Stored data
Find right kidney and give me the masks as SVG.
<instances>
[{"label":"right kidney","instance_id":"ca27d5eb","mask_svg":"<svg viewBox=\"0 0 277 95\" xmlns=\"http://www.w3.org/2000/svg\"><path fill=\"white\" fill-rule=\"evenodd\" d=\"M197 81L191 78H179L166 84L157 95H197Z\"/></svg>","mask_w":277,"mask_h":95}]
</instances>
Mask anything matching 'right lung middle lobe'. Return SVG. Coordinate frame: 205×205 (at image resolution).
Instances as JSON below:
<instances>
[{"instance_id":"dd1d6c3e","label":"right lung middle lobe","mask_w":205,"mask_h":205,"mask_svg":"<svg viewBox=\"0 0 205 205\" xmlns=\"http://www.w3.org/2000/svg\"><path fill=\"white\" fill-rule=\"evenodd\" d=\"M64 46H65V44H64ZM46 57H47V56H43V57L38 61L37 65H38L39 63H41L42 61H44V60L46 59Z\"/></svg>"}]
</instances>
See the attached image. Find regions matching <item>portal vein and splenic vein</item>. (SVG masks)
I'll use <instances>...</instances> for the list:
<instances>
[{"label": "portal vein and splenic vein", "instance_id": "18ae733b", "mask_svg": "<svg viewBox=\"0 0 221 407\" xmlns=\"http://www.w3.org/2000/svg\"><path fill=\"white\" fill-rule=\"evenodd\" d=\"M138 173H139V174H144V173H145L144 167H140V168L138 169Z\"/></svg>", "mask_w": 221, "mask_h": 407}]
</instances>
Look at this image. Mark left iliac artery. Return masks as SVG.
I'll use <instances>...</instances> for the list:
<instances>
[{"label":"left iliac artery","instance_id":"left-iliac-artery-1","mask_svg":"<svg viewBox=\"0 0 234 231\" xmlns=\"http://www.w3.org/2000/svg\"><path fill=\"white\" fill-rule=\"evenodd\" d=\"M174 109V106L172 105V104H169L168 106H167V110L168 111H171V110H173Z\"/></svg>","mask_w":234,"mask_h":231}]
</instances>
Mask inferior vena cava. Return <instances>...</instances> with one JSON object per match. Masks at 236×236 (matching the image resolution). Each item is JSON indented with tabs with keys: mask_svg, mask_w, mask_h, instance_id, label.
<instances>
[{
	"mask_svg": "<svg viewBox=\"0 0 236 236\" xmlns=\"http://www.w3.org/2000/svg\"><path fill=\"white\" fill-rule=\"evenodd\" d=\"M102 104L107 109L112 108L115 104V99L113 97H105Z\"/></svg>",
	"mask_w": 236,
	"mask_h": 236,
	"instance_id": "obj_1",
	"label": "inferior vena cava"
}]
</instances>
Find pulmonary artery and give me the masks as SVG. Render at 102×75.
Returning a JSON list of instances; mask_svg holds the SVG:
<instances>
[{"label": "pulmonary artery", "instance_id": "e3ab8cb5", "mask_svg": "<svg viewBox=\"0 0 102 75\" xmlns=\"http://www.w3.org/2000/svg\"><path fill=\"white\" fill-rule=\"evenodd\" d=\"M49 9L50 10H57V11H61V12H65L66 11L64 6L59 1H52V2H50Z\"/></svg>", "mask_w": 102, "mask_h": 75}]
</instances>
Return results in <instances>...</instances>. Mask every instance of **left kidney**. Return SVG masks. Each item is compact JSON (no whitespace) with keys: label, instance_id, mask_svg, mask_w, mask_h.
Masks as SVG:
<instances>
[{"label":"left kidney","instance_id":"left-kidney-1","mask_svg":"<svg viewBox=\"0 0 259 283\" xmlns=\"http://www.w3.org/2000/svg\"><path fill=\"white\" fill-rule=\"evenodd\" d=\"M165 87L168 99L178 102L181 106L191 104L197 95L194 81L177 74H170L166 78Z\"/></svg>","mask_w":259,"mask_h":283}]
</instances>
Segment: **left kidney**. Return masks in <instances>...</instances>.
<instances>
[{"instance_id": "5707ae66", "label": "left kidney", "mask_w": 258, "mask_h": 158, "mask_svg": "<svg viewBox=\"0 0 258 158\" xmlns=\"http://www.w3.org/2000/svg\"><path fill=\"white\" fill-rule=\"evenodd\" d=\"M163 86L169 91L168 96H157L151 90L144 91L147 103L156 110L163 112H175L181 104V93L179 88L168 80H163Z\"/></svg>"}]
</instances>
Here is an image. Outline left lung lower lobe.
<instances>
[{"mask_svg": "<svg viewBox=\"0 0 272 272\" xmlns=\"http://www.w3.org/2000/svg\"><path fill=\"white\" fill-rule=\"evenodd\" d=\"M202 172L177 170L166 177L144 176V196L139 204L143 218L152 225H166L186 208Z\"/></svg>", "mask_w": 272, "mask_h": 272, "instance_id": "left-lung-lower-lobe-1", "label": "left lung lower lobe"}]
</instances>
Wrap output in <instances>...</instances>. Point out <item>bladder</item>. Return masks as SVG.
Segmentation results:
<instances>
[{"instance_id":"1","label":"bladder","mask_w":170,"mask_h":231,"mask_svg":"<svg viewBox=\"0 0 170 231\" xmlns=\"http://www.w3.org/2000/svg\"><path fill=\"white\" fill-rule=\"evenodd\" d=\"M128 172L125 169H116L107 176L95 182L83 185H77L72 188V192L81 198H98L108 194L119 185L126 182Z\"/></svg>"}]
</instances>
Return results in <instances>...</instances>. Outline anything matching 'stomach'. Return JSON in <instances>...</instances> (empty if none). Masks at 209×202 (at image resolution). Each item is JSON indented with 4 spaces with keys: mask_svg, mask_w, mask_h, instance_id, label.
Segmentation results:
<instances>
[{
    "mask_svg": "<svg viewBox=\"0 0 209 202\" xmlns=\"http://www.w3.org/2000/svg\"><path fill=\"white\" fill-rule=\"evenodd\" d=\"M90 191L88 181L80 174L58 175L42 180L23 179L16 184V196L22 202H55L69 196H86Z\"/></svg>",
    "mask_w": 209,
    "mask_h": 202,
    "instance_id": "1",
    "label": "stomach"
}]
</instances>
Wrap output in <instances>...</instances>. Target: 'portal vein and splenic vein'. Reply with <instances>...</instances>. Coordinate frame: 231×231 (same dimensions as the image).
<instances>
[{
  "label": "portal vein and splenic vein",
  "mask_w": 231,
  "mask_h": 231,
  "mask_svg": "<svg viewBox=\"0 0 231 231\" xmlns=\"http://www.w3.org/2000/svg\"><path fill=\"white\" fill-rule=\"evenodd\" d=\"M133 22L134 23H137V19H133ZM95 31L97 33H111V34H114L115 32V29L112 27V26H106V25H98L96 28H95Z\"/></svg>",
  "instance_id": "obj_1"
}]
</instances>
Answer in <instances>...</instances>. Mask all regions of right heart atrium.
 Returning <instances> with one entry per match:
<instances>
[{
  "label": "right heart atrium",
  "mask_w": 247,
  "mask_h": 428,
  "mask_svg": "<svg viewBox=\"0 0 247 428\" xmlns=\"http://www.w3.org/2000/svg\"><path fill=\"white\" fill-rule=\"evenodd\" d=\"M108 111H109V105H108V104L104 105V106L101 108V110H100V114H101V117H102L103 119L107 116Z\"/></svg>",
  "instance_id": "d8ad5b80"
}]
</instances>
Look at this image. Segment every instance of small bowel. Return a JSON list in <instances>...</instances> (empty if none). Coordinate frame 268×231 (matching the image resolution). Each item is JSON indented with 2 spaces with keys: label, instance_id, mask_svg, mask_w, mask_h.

#### [What you are asked to do]
Select every line of the entries above that contains the word "Outline", matching case exactly.

#### [Complete answer]
Here is an image. Outline left lung lower lobe.
Return results in <instances>...</instances>. Outline anything matching 'stomach'. Return JSON in <instances>...</instances> (empty if none). Masks at 209×202 (at image resolution). Each item is JSON indented with 4 spaces with keys: mask_svg, mask_w, mask_h, instance_id, label.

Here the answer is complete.